I did answer my own question regarding actual loss on this day by consulting my Calculus book, and assuming a parabolic curve the area under the curve is about 2/3 the area of a rectangle, so assuming ~13KW peak production, that's 2/3 of 1.8 x 3, or 3.6KWh. I would guess that moving the panels will lose another 1/3 of that gain, so I think it's probably not worth it for 2.4Kwh on a good day.

If you have an idea how many days you have had with that much clipping, over may years it may be worth it.

 

[charlesj]

Here's what it looks like after I 'shaped' the peak out of the curve, but I do have some tree issues:

View attachment 529917

Boy, that is a very nice bell curve, pretty even on both sides.

 

[Shygar]

I'd rather have that then my shorter window of generation. You are making more energy in the outside of the curve than you are losing at the top.

 

[Vostok]

It's good to know I'm not the only person who does this kind of thing.

I have stored all 5-minute PW2 data since 1 July last year in a spreadsheet. One thing I did was use that data to generate an 'ideal' production curve for every month. I wrote a VB macro to pull out every production data point for a given 5-minute period in a given month, finding the largest one, and taking that as the most solar that can be produced in that 5 minute period for that month (it is very unlikely that any given 5-minute period would be clouded over every single day for an entire month). Then repeat for the next 5-minute period etc. to produce an "ideal" diurnal production curve for that month.

The data's a bit noisy because Tesla stores data points to only one decimal place and of course solar production changes a fair bit over a month so the methodology is imperfect.
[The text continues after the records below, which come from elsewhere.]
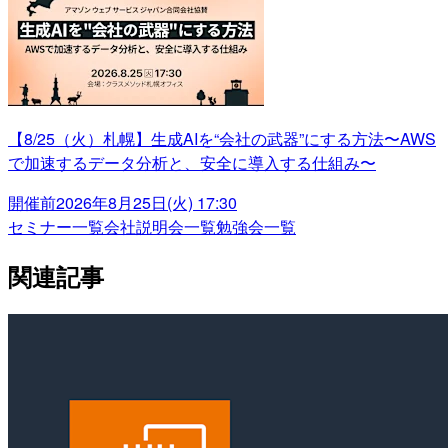
【8/25（火）札幌】生成AIを“会社の武器”にする方法〜AWS
で加速するデータ分析と、安全に導入する仕組み〜
開催前
2026年8月25日(火) 17:30
セミナー一覧
会社説明会一覧
勉強会一覧
関連記事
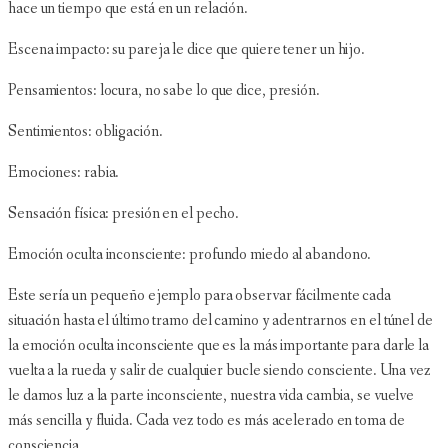
hace un tiempo que está en un relación.
Escena impacto: su pareja le dice que quiere tener un hijo.
Pensamientos: locura, no sabe lo que dice, presión.
Sentimientos: obligación.
Emociones: rabia.
Sensación física: presión en el pecho.
Emoción oculta inconsciente: profundo miedo al abandono.
Este sería un pequeño ejemplo para observar fácilmente cada
situación hasta el último tramo del camino y adentrarnos en el túnel de
la emoción oculta inconsciente que es la más importante para darle la
vuelta a la rueda y salir de cualquier bucle siendo consciente. Una vez
le damos luz a la parte inconsciente, nuestra vida cambia, se vuelve
más sencilla y fluida. Cada vez todo es más acelerado en toma de
consciencia.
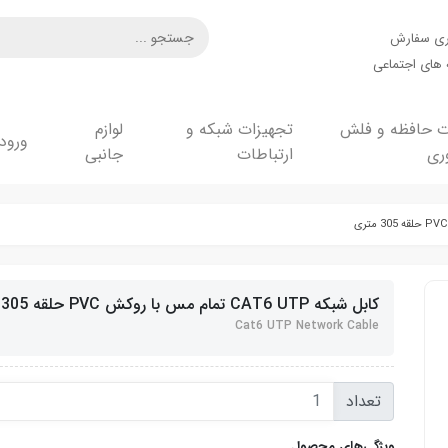
ری سفارش
های اجتماعی
ت حافظه و فلش
تجهیزات شبکه و
لوازم
ورود
ری
ارتباطات
جانبی
کابل شبکه CAT6 UTP تمام مس با روکش PVC حلقه 305 متری
Cat6 UTP Network Cable
تعداد
ویژگی‌های محصول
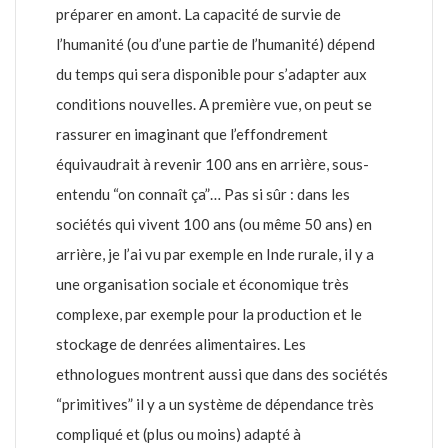
préparer en amont. La capacité de survie de
l’humanité (ou d’une partie de l’humanité) dépend
du temps qui sera disponible pour s’adapter aux
conditions nouvelles. A première vue, on peut se
rassurer en imaginant que l’effondrement
équivaudrait à revenir 100 ans en arrière, sous-
entendu “on connaît ça”… Pas si sûr : dans les
sociétés qui vivent 100 ans (ou même 50 ans) en
arrière, je l’ai vu par exemple en Inde rurale, il y a
une organisation sociale et économique très
complexe, par exemple pour la production et le
stockage de denrées alimentaires. Les
ethnologues montrent aussi que dans des sociétés
“primitives” il y a un système de dépendance très
compliqué et (plus ou moins) adapté à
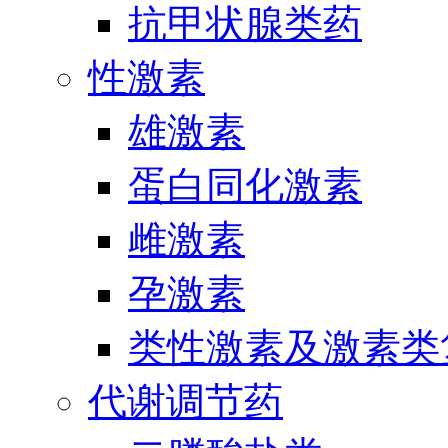
抗甲状腺类药
性激素
雄激素
蛋白同化激素
雌激素
孕激素
类性激素及激素类
代谢调节药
But the results were interesting nonetheless. I don't have a full year of data yet, but here's how many minutes of clipping I get per day with "perfect" production:

• July: 100
• August: 135
• September: 170
• October: 160
  
• November: 100
  
• December: (unreliable data due to extensive and persistent bushfire smoke most of the month, I estimate ~100)
  
• January: 115
  
• February: 145
  
• March: 175

Looks like a lot - nearly 3 hours in March. But of course not every day is perfectly sunny for the entire day. In fact few are. Here's how many days each month I generated 90% or more of the "ideal" generation for that month:

• July: 11
  
• August: 7
  
• September: 4
  
• October: 4
  
• November: 5
  
• December: 2
  
• January: 2
  
• February: 0
  
• March: 2

Note I am in Australia. December and January were wiped out with bushfires. February was wiped out with rain. The closest a day's production has come to "ideal" is 95.7%. The worst was 2.9%.
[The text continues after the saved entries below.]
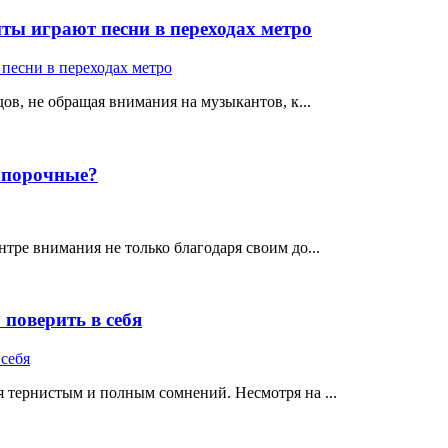
ты играют песни в переходах метро
ов, не обращая внимания на музыкантов, к...
е порочные?
тре внимания не только благодаря своим до...
поверить в себя
 тернистым и полным сомнений. Несмотря на ...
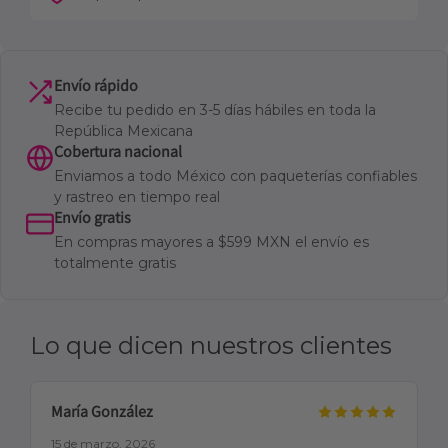
Envío rápido
Recibe tu pedido en 3-5 días hábiles en toda la
República Mexicana
Cobertura nacional
Enviamos a todo México con paqueterías confiables
y rastreo en tiempo real
Envío gratis
En compras mayores a $599 MXN el envío es
totalmente gratis
Lo que dicen nuestros clientes
María González
15 de marzo, 2026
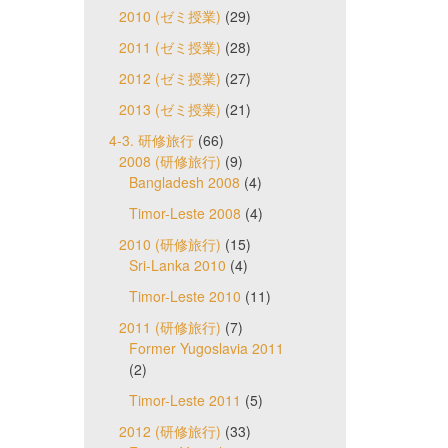
2010 (ゼミ授業)
(29)
2011 (ゼミ授業)
(28)
2012 (ゼミ授業)
(27)
2013 (ゼミ授業)
(21)
4-3. 研修旅行
(66)
2008 (研修旅行)
(9)
Bangladesh 2008
(4)
Timor-Leste 2008
(4)
2010 (研修旅行)
(15)
Sri-Lanka 2010
(4)
Timor-Leste 2010
(11)
2011 (研修旅行)
(7)
Former Yugoslavia 2011
(2)
Timor-Leste 2011
(5)
2012 (研修旅行)
(33)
Conclusion: I am not very concerned about the clipping. It doesn't happen often enough.

 

[DrSmile]

I had trouble with my grid voltage causing the system to go down all Summer last year, but even given that I have determined that I clip similar to my initial graph even in the Summer, so basically every sunny day for 6 months. I clip for 1.5 months on either side of that but to a much lesser extent, I estimate a total of about 70 days worth of clipping 3.6KWh, so that totals about 250 Kwh. That's enough to drive my model 3 1000 miles, but still only 1.5% of my annual production. In NJ that means I'm giving up 1/4 SREC every year for 10 years, so about $550 dollars there, plus at 20 cents per KW delivered that's another $500 over 10 years (not betting the inverter lasts longer than that anyways). That's not enough loss to justify changing anything major, so I'm probably going to leave everything as is.